↓↓↓
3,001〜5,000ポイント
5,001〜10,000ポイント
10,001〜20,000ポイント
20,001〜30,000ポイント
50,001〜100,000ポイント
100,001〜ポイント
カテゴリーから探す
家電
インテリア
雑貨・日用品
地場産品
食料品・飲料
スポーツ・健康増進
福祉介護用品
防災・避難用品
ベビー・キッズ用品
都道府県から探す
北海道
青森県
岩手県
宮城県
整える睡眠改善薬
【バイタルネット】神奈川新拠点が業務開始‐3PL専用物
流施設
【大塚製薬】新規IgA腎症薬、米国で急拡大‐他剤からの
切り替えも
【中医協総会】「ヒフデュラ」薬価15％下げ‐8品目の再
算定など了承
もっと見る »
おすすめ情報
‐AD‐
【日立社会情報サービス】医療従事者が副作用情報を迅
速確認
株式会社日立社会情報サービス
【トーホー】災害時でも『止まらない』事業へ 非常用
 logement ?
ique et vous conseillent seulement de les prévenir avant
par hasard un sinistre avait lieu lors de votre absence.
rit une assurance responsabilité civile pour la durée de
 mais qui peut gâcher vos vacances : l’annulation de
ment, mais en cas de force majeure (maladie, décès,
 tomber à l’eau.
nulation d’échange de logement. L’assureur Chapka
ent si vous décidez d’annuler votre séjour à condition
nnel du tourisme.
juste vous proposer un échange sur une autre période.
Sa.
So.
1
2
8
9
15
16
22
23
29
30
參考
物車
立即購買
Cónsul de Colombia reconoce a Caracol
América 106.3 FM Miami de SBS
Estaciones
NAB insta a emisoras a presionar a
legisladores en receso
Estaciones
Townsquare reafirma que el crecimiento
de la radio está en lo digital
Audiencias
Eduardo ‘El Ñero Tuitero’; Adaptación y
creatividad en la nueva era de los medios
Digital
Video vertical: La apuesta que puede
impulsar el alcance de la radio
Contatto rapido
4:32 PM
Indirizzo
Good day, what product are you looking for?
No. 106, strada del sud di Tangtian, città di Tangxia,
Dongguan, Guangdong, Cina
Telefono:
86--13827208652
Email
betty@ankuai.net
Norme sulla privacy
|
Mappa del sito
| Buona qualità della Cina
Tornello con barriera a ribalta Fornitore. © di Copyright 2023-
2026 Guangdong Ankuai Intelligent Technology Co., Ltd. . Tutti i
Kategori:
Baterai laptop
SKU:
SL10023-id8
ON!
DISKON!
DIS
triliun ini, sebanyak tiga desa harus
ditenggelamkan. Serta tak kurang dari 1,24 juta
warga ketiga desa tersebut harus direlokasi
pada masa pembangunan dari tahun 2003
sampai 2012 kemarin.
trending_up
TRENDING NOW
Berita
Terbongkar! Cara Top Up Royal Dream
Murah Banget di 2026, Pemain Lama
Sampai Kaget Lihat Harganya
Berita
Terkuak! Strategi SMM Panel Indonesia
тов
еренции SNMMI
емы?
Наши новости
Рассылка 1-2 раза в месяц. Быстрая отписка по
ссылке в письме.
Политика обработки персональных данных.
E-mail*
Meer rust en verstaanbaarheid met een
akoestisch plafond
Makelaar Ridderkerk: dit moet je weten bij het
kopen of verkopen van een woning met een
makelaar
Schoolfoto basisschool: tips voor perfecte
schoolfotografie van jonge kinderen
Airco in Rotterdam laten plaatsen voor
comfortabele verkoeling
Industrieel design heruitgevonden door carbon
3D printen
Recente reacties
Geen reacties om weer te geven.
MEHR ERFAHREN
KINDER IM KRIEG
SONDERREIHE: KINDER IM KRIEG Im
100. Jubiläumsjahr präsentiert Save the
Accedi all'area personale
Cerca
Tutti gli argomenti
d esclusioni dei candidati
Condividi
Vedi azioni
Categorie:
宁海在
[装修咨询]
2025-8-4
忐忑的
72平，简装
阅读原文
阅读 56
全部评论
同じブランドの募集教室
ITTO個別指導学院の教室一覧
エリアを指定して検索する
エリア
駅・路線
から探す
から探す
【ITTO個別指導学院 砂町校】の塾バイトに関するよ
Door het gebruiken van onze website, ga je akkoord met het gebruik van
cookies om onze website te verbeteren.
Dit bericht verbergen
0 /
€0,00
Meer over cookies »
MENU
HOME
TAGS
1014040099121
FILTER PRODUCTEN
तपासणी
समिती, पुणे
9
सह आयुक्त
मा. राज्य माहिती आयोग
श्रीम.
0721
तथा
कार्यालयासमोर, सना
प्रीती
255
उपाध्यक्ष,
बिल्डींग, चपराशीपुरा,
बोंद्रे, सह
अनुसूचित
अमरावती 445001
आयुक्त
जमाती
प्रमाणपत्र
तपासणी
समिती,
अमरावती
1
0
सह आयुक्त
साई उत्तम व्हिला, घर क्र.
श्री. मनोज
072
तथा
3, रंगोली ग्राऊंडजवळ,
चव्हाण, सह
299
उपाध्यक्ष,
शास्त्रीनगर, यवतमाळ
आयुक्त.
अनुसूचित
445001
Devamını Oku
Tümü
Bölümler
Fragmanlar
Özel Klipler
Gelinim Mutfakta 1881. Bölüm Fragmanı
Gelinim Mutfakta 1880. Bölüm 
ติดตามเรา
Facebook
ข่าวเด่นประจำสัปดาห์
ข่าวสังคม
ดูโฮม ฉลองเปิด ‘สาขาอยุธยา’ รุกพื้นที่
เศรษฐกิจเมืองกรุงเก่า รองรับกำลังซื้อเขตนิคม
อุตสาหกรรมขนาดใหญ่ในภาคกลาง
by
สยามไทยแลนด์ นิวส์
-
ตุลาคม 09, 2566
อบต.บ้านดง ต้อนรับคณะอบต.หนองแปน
↑↑↑
■ What this task involves ■
Looking at the records above, which lines contain "vous"? Copy those lines.

■ Exercise answer ■
ique et vous conseillent seulement de les prévenir avant
ent si vous décidez d’annuler votre séjour à condition
juste vous proposer un échange sur une autre période.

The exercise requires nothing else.